To make things a little bit simpler, we’re going to start using brackets.
$f[x_0] = f(x_0) \textrm{ and } f[x_1] = f(x_1) \textrm{ and etc.}$
What makes this notation interesting is that it can take multiple arguments.
$f[x_0,x_1] = \frac{f(x_1) - f(x_0)}{x_1-x_0}$
Or more generally:
$f[x_j,x_{j+1}] = \frac{f(x_{j+1}) - f(x_j)}{x_{j+1}-x_j}$
With our new handy dandy notation, we can easily say that \(a_1=f[x_0,x_1]\). Anyway, now that all that notation business is out of the way, let’s take a glance at actually finding \(a_2\).
$P(x_2) = f(x_2) = a_0 + a_1(x_1-x_0) + a_2(x_2-x_0)(x_2-x_1)$
We can then solve for \(a_2\) using algebra.
$a_2 = \frac{f(x_2) - a_0 - a_1(x_2-x_0)}{(x_2-x_0)(x_2-x_1)}$
A cool exercise is to actually solve this all out by replacing \(a_0\) with \(f[x_0]\) and \(a_1\) with \(f[x_0,x_1]\), and so on. From here a pattern should start to become apparent. You’ll eventually be able to see the general form emerge if you do \(a_3\) and so on. If you’re lazy though, this is what you get for \(a_2\).

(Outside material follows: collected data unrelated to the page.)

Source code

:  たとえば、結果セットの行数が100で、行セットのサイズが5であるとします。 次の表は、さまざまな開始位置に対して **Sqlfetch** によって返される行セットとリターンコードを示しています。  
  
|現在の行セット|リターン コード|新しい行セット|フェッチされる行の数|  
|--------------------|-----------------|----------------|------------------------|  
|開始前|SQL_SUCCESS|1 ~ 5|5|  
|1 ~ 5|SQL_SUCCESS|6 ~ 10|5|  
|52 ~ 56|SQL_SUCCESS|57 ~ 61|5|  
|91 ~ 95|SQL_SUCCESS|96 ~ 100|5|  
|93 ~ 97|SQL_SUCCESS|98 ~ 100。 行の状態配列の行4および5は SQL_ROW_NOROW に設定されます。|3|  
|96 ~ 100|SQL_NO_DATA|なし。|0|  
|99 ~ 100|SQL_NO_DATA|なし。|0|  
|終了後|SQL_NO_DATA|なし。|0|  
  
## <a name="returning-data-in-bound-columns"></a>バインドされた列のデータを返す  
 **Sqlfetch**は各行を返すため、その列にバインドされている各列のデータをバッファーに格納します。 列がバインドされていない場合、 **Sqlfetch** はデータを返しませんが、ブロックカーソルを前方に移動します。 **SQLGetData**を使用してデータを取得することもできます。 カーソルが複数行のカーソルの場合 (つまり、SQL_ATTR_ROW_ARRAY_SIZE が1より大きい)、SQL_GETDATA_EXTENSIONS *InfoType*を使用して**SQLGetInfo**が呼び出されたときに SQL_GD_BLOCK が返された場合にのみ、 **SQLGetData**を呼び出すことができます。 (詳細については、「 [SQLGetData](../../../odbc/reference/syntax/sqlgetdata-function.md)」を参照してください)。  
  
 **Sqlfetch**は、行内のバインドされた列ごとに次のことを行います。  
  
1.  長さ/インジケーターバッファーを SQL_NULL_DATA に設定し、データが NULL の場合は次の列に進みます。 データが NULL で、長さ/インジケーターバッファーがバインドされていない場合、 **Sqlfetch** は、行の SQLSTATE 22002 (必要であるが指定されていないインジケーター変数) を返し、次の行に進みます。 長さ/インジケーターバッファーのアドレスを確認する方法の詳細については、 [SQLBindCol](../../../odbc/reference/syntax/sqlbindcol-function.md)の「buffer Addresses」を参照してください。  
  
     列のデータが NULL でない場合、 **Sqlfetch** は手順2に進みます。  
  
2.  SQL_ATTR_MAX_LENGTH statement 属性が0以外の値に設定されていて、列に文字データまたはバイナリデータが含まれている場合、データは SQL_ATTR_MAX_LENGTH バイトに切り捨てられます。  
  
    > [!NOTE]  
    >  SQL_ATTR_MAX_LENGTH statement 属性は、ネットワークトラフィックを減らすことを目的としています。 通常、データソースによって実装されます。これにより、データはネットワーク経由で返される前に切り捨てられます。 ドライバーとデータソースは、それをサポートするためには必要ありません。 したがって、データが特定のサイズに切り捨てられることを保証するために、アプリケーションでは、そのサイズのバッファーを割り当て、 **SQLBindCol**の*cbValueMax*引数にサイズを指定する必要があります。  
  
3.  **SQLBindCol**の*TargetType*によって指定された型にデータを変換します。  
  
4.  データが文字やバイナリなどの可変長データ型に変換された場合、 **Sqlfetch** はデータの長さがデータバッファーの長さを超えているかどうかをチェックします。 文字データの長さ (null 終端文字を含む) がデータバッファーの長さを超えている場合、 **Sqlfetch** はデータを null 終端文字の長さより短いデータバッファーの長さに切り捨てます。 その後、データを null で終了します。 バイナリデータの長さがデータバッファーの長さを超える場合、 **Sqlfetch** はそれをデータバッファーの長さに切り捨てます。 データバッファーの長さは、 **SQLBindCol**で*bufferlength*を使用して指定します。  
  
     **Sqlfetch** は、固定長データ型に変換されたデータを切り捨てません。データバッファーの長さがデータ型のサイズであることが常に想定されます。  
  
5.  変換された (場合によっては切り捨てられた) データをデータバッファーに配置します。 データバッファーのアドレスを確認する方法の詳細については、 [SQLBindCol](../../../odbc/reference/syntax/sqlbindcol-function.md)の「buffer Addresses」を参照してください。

$a_2 = \frac{f[x_1,x_2] - f[x_0,x_1]}{x_2-x_0} = f[x_0,x_1,x_2]$
Then, we can get all the way to the idea of Divided Differences. Here’s the general form:
$f[x_j,x_{j+1},...,x_{j+k}] = \frac{f[x_{j+1},...,x{j+k}]-f[x_j,...,x_{j+k-1}]}{x_{j+k}-x_j}$
You’ll notice the term on the right of the numerator in the above equation is just the term on the left, but shifted left by one.

Putting it all together

Anyway, if you remember all the way back, our original goal was to write \(P(x)\) in a more computationally efficient way. We’ll just start right out with the answer:
$P(x) = f(x_0) + \sum\limits_{k=1}^n\left( f[x_0,...,x_k]\prod\limits_{i=0}^{k-1}x-x_i\right)$
If you’d prefer an alternate notation for the product operator, you could also write that as:
$P(x) = f(x_0) + \sum\limits_{k=1}^nf[x_0,...,x_k](x-x_0)(x-x_1)...(x-x_{k-1})$
This Lagrange Interpolant can be computed easily by using Newton’s Divided Differences
Let’s start with a quick example:
$\begin{array}{c} x_0 = 0, x_1 =1, x_2 = 2, x_3 = 3 \\ f(x_0) = 1.3, f(x_1) = 1, f(x_2) = 0.5, f(x_3) = 0.2 \end{array}$
What does \(P(x)\) equal?
Well, let’s let’s start with \(k=1\) for the above equation, and get:
$f(x_0) + \frac{f(x_1) - f(x_0)}{x_1-x_0}(x-x_0) + \sum\limits_{k=2}^3f[x_0,...,x_k](x-x_0)(x-x_1)...(x-x_{k-1})$
Note that the sum now goes from \(k=2\) to \(3\), since we just expanded the sum for \(k = 1\). It becomes apparent that we will need to solve for \(f[x_0,x_1,x_2]\) next. In order to do that, we also need to know \(f[x_1,x_2]\). You can see the notes for the general form of \(f[]\) notation above if that’s confusing. It becomes apparent that we can solve this problem with the following to help us out:
TODO: Make a graphic for the solution tree thing
After solving through all but the last row those, we can find the following:
$f[x_0,x_1,x_2] = -0.1$
From that knowledge, our knowledge of \(f[x_0]\), and our knowledge of \(f[x_0,x_1]\), we can say that:
$P(x) = 1.3 - 0.3(x) - 0.1 (x)(x-1) + f[x_0,x_1,x_2,x_3](x-x_0)(x-x_1)(x-x_2))$
We haven’t solved for \(f[x_0,x_1,x_2,x_3]\) yet, so the solution isn’t quite complete, but if you were to compute the value, the problem would be solved, and we would have found the Lagrange Interpolant for the given values.